Signs of the shift are already underway. The polar bear population was severely threatened several decades ago, but had been recovering in numbers since the late 1970s. In 1990, strong May winds carried unusually warm air masses from Siberia out over the Arctic Ocean. Continued warmth in June promoted early break-up and consistent winds in July pushed ice away from the Siberian coast and towards the North Pole. By August the ice cover was 21 percent below normal and the low ice conditions persisted into September. No significant sea ice appeared within several hundred kilometres of Wrangel Island, leaving walrus colonies and several hundred polar bears stranded. The bears had no food supply beyond the walrus colonies, and only fully-grown and experienced male polar bears are able to kill walrus. Similar disasters could push polar bears to the brink of extinction.
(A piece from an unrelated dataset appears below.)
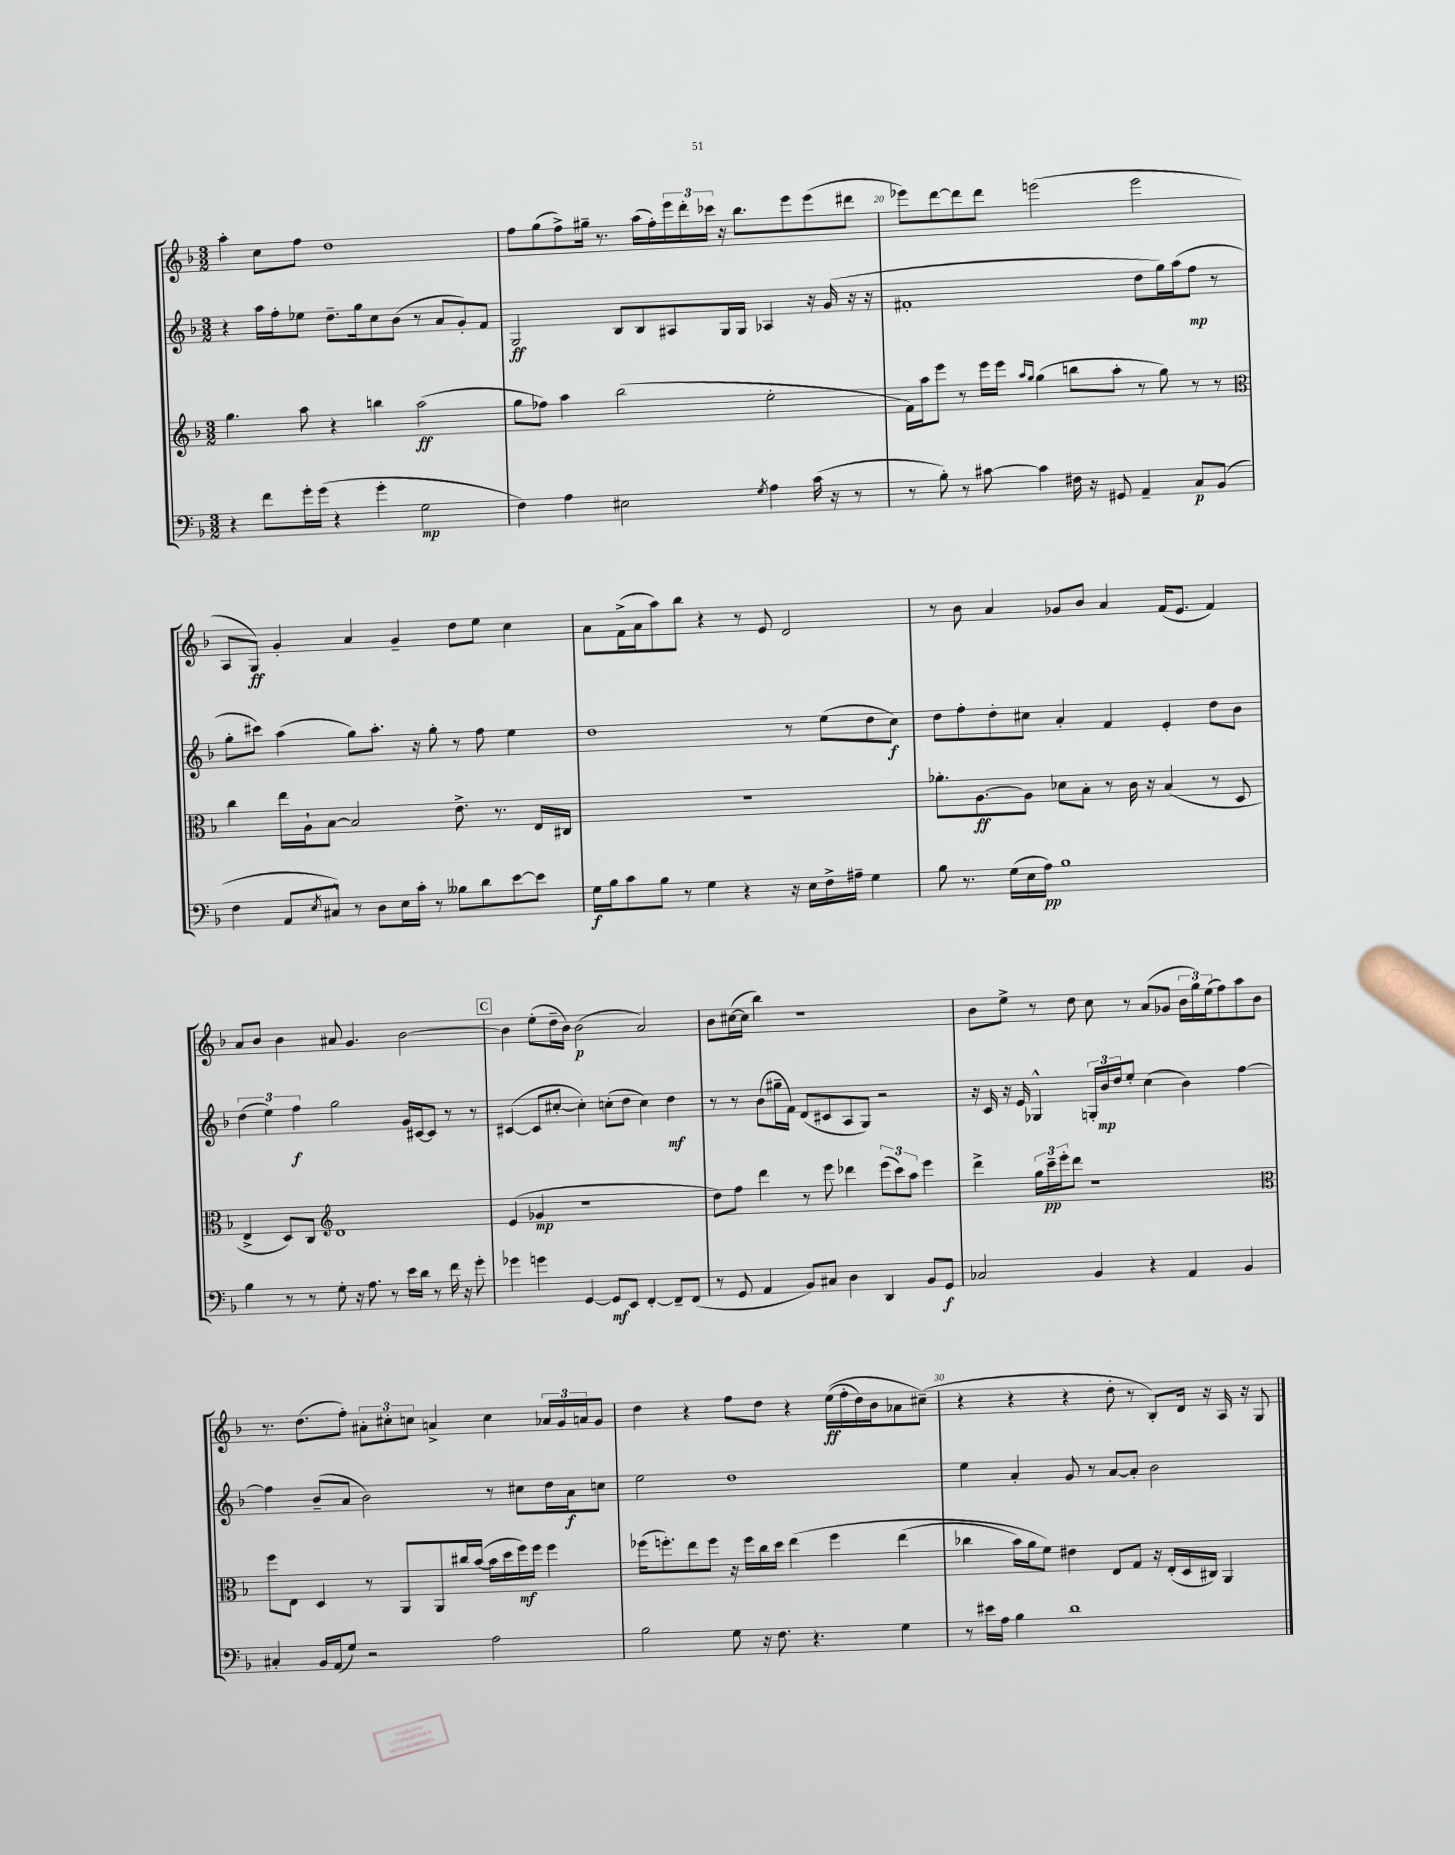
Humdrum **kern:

Sea ice changes are also affecting the Inuit communities. In 1996 Rosemarie Kuptana, President of the Inuit Circumpolar Conference, addressed a meeting of signatories to the Framework Convention on Climate Change:

"…our hunters are noticing changes in our homeland -- such as discolourations and thinning of sea ice, changes in the leads and open water areas, and the presence of animals not previously found in our region ... Highly experienced and knowledgeable hunters have had experiences falling through areas of sea ice they have previously known to be safe."

Communities near her home on Bank Island in the Northwest Territories are being forced to adapt to dramatic landscape changes. This region includes the town of Aklavik.